For the test cases presented in “Common Carotid Artery” to “Full Aorta Model” sections, the numerical solutions of pressure (p), pressure difference between inlet and outlet (\(\Delta p\)), volumetric flow rate (Q), and change in radius from diastole (\(\Delta r\)) given by the analytical GDEM were compared with corresponding values provided by computational 1-D and 3-D formulations. We used the following relative error metrics for p and Q:

$$\begin{aligned} \mathcal {E}^\mathrm{RMS}_{p}&= \sqrt{\frac{1}{n}\sum _{i=1}^n\left( \frac{p_i^{\mathrm{GDEM}}-\mathscr {P}_i}{\mathscr {P}_i} \right) ^2},&\mathcal {E}^\mathrm{RMS}_{Q}&= \sqrt{\frac{1}{n}\sum _{i=1}^n \left( \frac{Q_i^{\mathrm{GDEM}}-\mathscr {Q}_i}{ \max _j(\mathscr {Q}_j)}\right) ^2}, \end{aligned}$$

(94)

$$\begin{aligned} \mathcal {E}^\mathrm{MAX}_{p}&= \mathop {\max }_{\begin{array}{c} i \end{array}}\left|\frac{p_i^{\mathrm{GDEM}}-\mathscr {P}_i}{\mathscr {P}_i}\right|,&\mathcal {E}^\mathrm{MAX}_{Q}&= \mathop {\max }_{\begin{array}{c} i \end{array}}\left|\frac{Q_i^{\mathrm{GDEM}}-\mathscr {Q}_i}{\max _j(\mathscr {Q}_j)}\right|, \end{aligned}$$

(95)

$$\begin{aligned} \mathcal {E}^\mathrm{SYS}_{p}&= \frac{\max (p^{\mathrm{GDEM}})-\max (\mathscr {P})}{\max (\mathscr {P})},&\mathcal {E}^\mathrm{SYS}_{Q}&= \frac{\max (Q^{\mathrm{GDEM}})-\max (\mathscr {Q})}{\max (\mathscr {Q})}, \end{aligned}$$

(96)

$$\begin{aligned} \mathcal {E}^\mathrm{DIAS}_{p}&= \frac{\min (p^{\mathrm{GDEM}})-\min (\mathscr {P})}{\min (\mathscr {P})},&\mathcal {E}^\mathrm{DIAS}_{Q}&= \frac{\min (Q^{\mathrm{GDEM}})-\min (\mathscr {Q})}{\max (\mathscr {Q})}, \end{aligned}$$

(97)

where \(p_i^{\mathrm{GDEM}}\) and \(Q_i^{\mathrm{GDEM}}\) are the results obtained using the analytical GDEM at a given spatial location and time point i (\(i=1,\ldots ,n\)).
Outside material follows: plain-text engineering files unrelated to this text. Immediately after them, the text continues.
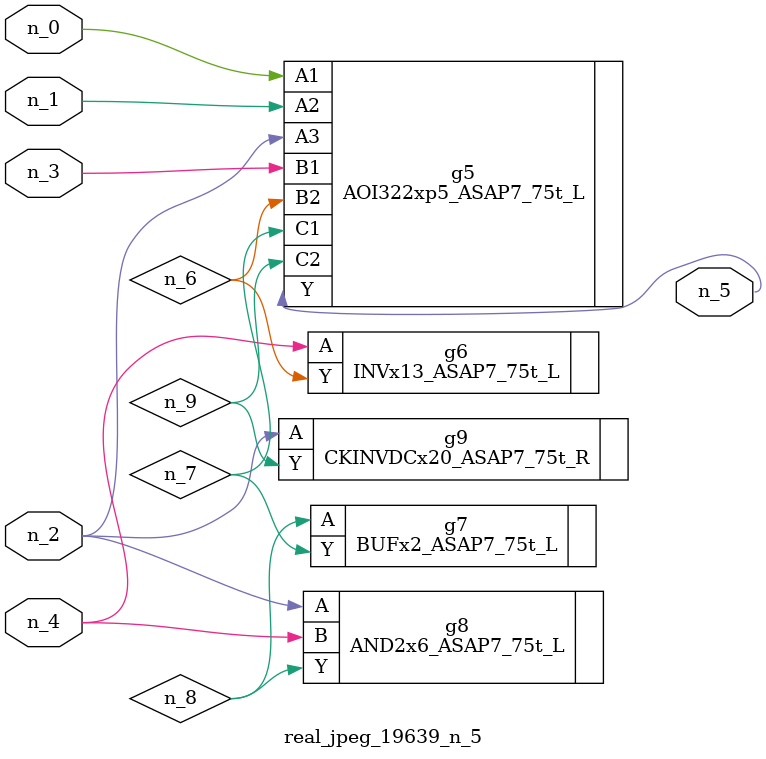
<source format=v>
module real_jpeg_19639_n_5 (n_4, n_0, n_1, n_2, n_3, n_5);

input n_4;
input n_0;
input n_1;
input n_2;
input n_3;

output n_5;

wire n_8;
wire n_6;
wire n_7;
wire n_9;

AOI322xp5_ASAP7_75t_L g5 ( 
.A1(n_0),
.A2(n_1),
.A3(n_2),
.B1(n_3),
.B2(n_6),
.C1(n_7),
.C2(n_9),
.Y(n_5)
);

AND2x6_ASAP7_75t_L g8 ( 
.A(n_2),
.B(n_4),
.Y(n_8)
);

CKINVDCx20_ASAP7_75t_R g9 ( 
.A(n_2),
.Y(n_9)
);

INVx13_ASAP7_75t_L g6 ( 
.A(n_4),
.Y(n_6)
);

BUFx2_ASAP7_75t_L g7 ( 
.A(n_8),
.Y(n_7)
);


endmodule
</source>
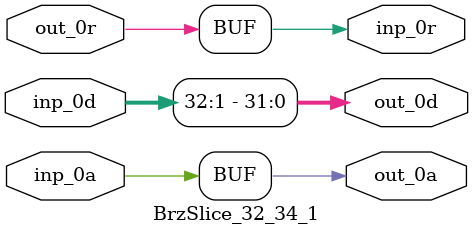
<source format=v>
module BrzSlice_32_34_1 (
  out_0r, out_0a, out_0d,
  inp_0r, inp_0a, inp_0d
);
  input out_0r;
  output out_0a;
  output [31:0] out_0d;
  output inp_0r;
  input inp_0a;
  input [33:0] inp_0d;
  assign inp_0r = out_0r;
  assign out_0a = inp_0a;
  assign out_0d[0] = inp_0d[1];
  assign out_0d[1] = inp_0d[2];
  assign out_0d[2] = inp_0d[3];
  assign out_0d[3] = inp_0d[4];
  assign out_0d[4] = inp_0d[5];
  assign out_0d[5] = inp_0d[6];
  assign out_0d[6] = inp_0d[7];
  assign out_0d[7] = inp_0d[8];
  assign out_0d[8] = inp_0d[9];
  assign out_0d[9] = inp_0d[10];
  assign out_0d[10] = inp_0d[11];
  assign out_0d[11] = inp_0d[12];
  assign out_0d[12] = inp_0d[13];
  assign out_0d[13] = inp_0d[14];
  assign out_0d[14] = inp_0d[15];
  assign out_0d[15] = inp_0d[16];
  assign out_0d[16] = inp_0d[17];
  assign out_0d[17] = inp_0d[18];
  assign out_0d[18] = inp_0d[19];
  assign out_0d[19] = inp_0d[20];
  assign out_0d[20] = inp_0d[21];
  assign out_0d[21] = inp_0d[22];
  assign out_0d[22] = inp_0d[23];
  assign out_0d[23] = inp_0d[24];
  assign out_0d[24] = inp_0d[25];
  assign out_0d[25] = inp_0d[26];
  assign out_0d[26] = inp_0d[27];
  assign out_0d[27] = inp_0d[28];
  assign out_0d[28] = inp_0d[29];
  assign out_0d[29] = inp_0d[30];
  assign out_0d[30] = inp_0d[31];
  assign out_0d[31] = inp_0d[32];
endmodule
</source>
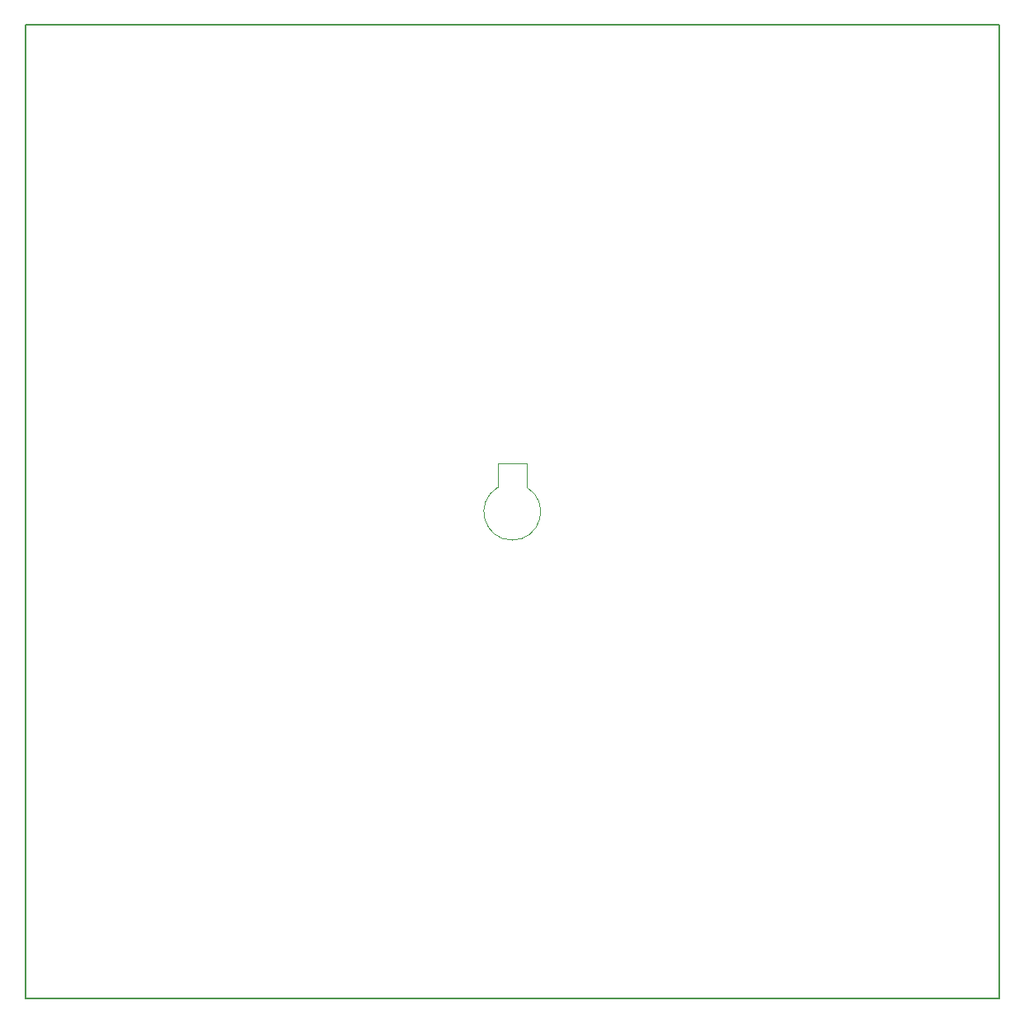
<source format=gbr>
%TF.GenerationSoftware,KiCad,Pcbnew,(6.0.1-0)*%
%TF.CreationDate,2022-09-11T14:38:19-04:00*%
%TF.ProjectId,platter,706c6174-7465-4722-9e6b-696361645f70,rev?*%
%TF.SameCoordinates,Original*%
%TF.FileFunction,Profile,NP*%
%FSLAX46Y46*%
G04 Gerber Fmt 4.6, Leading zero omitted, Abs format (unit mm)*
G04 Created by KiCad (PCBNEW (6.0.1-0)) date 2022-09-11 14:38:19*
%MOMM*%
%LPD*%
G01*
G04 APERTURE LIST*
%TA.AperFunction,Profile*%
%ADD10C,0.100000*%
%TD*%
%TA.AperFunction,Profile*%
%ADD11C,0.200000*%
%TD*%
G04 APERTURE END LIST*
D10*
X61500000Y-58000000D02*
X64500000Y-58000000D01*
D11*
X13000000Y-13000000D02*
X113000000Y-13000000D01*
X113000000Y-13000000D02*
X113000000Y-113000000D01*
X113000000Y-113000000D02*
X13000000Y-113000000D01*
X13000000Y-113000000D02*
X13000000Y-13000000D01*
D10*
X64500000Y-58000000D02*
X64500000Y-60500000D01*
X61500000Y-60500001D02*
G75*
G03*
X64500000Y-60500001I1500000J-2499999D01*
G01*
X61500000Y-60500000D02*
X61500000Y-58000000D01*
M02*

</source>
At the same spatial location and time point i, \(\mathscr {P}_i\) and \(\mathscr {Q}_i\) are either the pressure and flow given by the linear 1-D model or the cross-sectional averaged pressure and flow calculated from the 3-D model. The number of time points n was determined by the 3-D solution. \(\mathcal {E}^\mathrm{RMS}_{p}\) and \(\mathcal {E}^\mathrm{RMS}_{Q}\) are the root mean square relative errors for pressure and flow; \(\mathcal {E}^\mathrm{MAX}_{p}\) and \(\mathcal {E}^\mathrm{MAX}_{Q}\) are the maximum relative errors in pressure and flow; \(\mathcal {E}^{SYS}_{p}\) and \(\mathcal {E}^\mathrm{SYS}_{Q}\) are the errors in systolic pressure and flow; and \(\mathcal {E}^\mathrm{DIAS}_{p}\) and \(\mathcal {E}^\mathrm{DIAS}_{Q}\) are the errors in diastolic pressure and flow, respectively. Flow errors were normalized by the maximal flow over the cardiac cycle to avoid division by small values of the flow. For the quantities \(\Delta p\) and \(\Delta r\) we used the same metrics as for the flow rate. All error metrics were calculated over a single cardiac cycle, using the numerical 1-D and 3-D results in the periodic regime.